---------- Data shown ----------
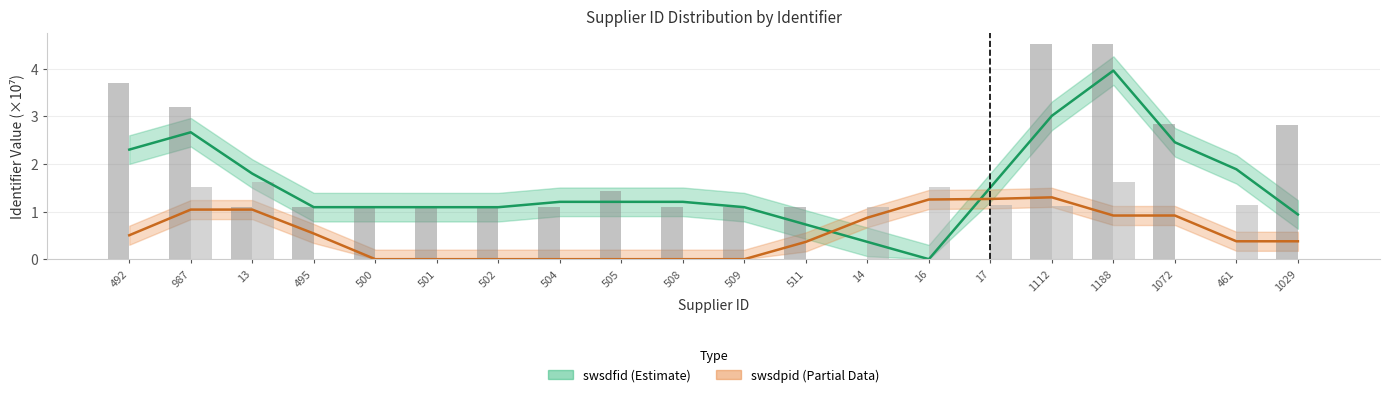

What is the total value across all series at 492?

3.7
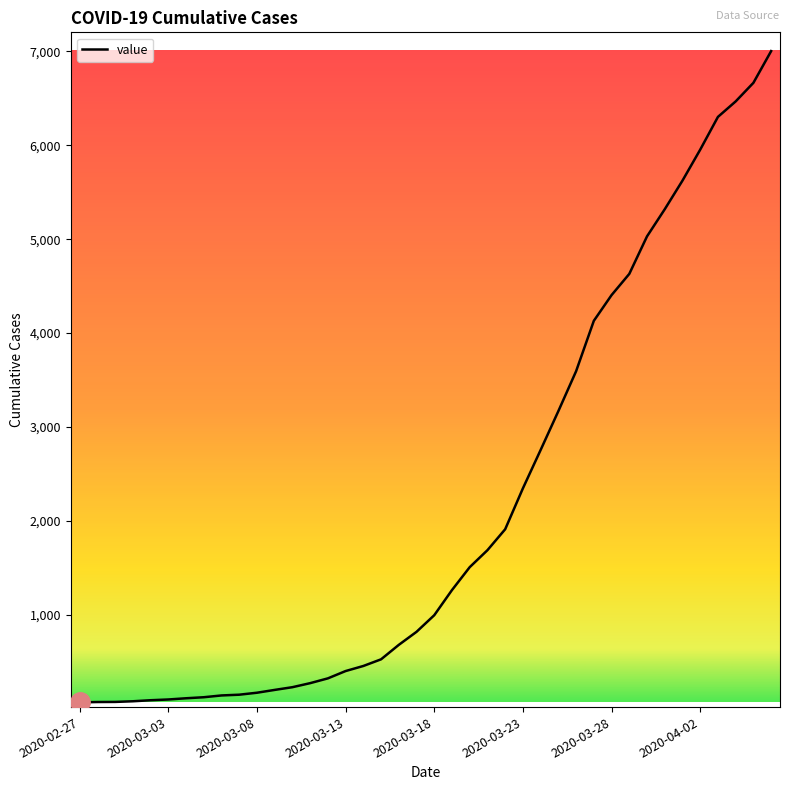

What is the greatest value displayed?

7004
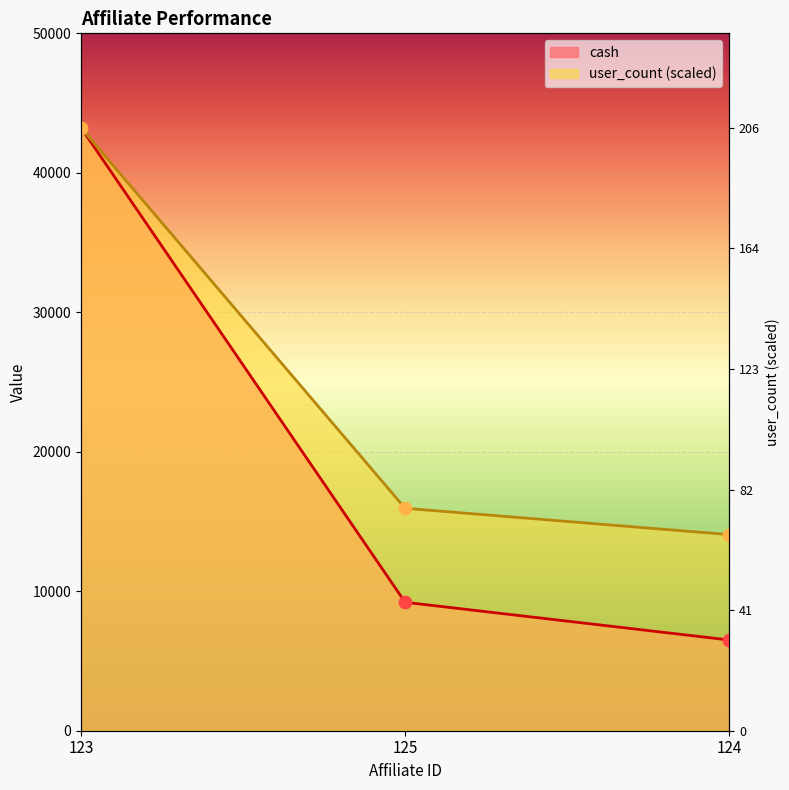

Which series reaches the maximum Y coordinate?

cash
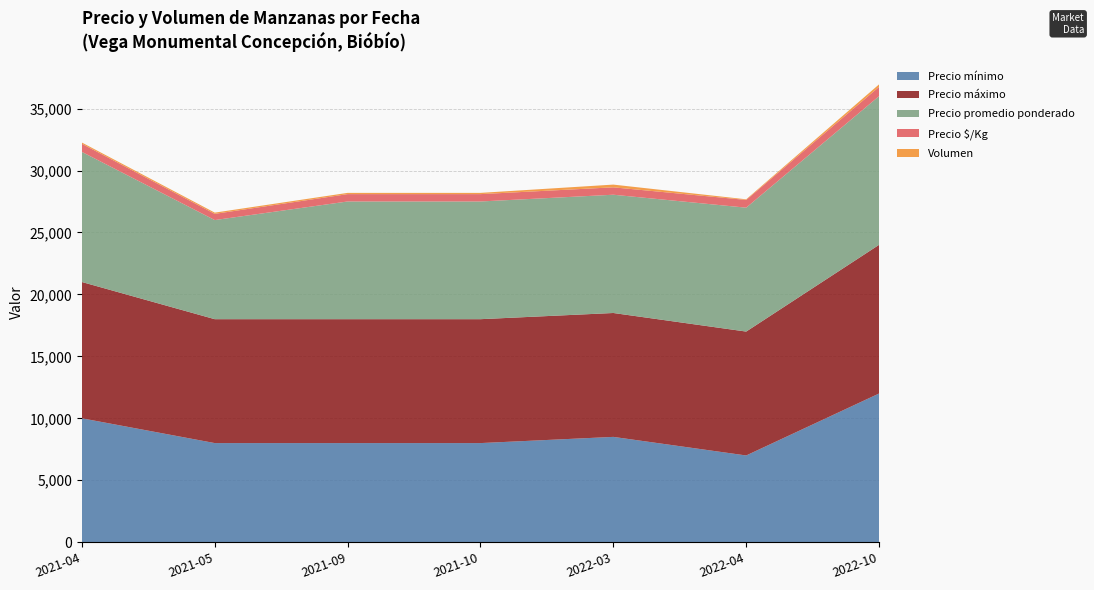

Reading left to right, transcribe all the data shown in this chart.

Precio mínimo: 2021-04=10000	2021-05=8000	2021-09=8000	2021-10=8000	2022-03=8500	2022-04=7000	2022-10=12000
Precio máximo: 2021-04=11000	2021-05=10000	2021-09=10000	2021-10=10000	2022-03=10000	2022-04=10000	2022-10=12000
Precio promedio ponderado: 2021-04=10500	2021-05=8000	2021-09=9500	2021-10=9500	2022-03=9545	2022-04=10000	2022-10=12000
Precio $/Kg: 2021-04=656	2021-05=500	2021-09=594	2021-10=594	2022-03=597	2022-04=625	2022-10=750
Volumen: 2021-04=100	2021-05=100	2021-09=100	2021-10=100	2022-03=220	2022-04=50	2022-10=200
----------
Work instruction = Please copy out every line above word for word, leaving out the pictures.

Solved problem =
What is the total value across all series at 492?

3.7

What is the greatest value displayed?

7004

Which series reaches the maximum Y coordinate?

cash

Reading left to right, transcribe all the data shown in this chart.

Precio mínimo: 2021-04=10000	2021-05=8000	2021-09=8000	2021-10=8000	2022-03=8500	2022-04=7000	2022-10=12000
Precio máximo: 2021-04=11000	2021-05=10000	2021-09=10000	2021-10=10000	2022-03=10000	2022-04=10000	2022-10=12000
Precio promedio ponderado: 2021-04=10500	2021-05=8000	2021-09=9500	2021-10=9500	2022-03=9545	2022-04=10000	2022-10=12000
Precio $/Kg: 2021-04=656	2021-05=500	2021-09=594	2021-10=594	2022-03=597	2022-04=625	2022-10=750
Volumen: 2021-04=100	2021-05=100	2021-09=100	2021-10=100	2022-03=220	2022-04=50	2022-10=200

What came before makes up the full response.